Here's what the pxrd and mercury comparison looks like now:

This is without preferred orientation. Our and mercurys profile functions still seem to be very different than one another in terms of intensities, and also have a slight shift in 2theta values. Notice also that both simulated peaks line up in 2theta, and that mercurys simulated peak is also slightly shifted from its profile function.

I crosschecked out pxrd intensities and 2thetas with pymatgen, everything seems to line up.

If we alter the march parameter, for instance I set the march parameter _G = 0.63 in similarity.ipynb, this is what we get:

Obviously preferred orientation has a significant impact. But if you play with the march parameter, there isn't a value at which all simulated intensities from pxrd and mercury xrd line up, so we may be missing another correction factor that mercury has.

I also added another profiling function, https://en.wikipedia.org/wiki/Voigt_profile, which I believe is the function that mercury uses.

[qzhu2017]

@sayred1 , following our video discussion. I suspect the broadening of the peak is related to the theta angle by

I got the relation from a quick on-line search http://www.fhi-berlin.mpg.de/acnew/department/pages/teaching/pages/teaching__wintersemester__2015_2016/frank_girgsdies__peak_profile_fitting_in_xrd__151106.pdf

So, suppose the sample has a fixed size (p), the bcos(theta) term should be constant. Therefore, the peak at high angle will have bigger broadening. So the intensity should drop.

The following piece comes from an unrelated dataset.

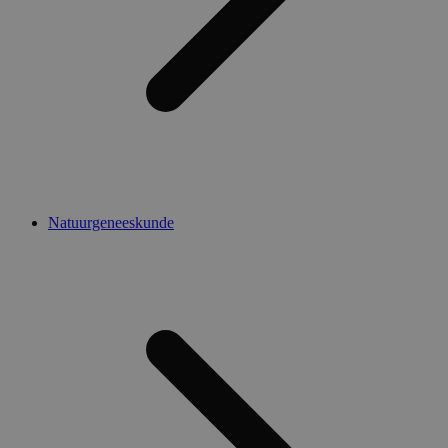
Natuurgeneeskunde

I am not sure if this is just a simple cos(theta). But I just tried to rescale your data by cos(theta). The results look comparable with Mercury results.

Please further check if my relation is correct.

[qzhu2017]

@sayred1 Okay, I just found a very concise (but very useful) tutorial which clears my concerns regarding the issues appeared in our discussion.

http://prism.mit.edu/xray/introduction%20to%20xrpd%20data%20analysis.pdf

The peak shift follows a cosθ behavior, so peak shift might change direction over a large angular range.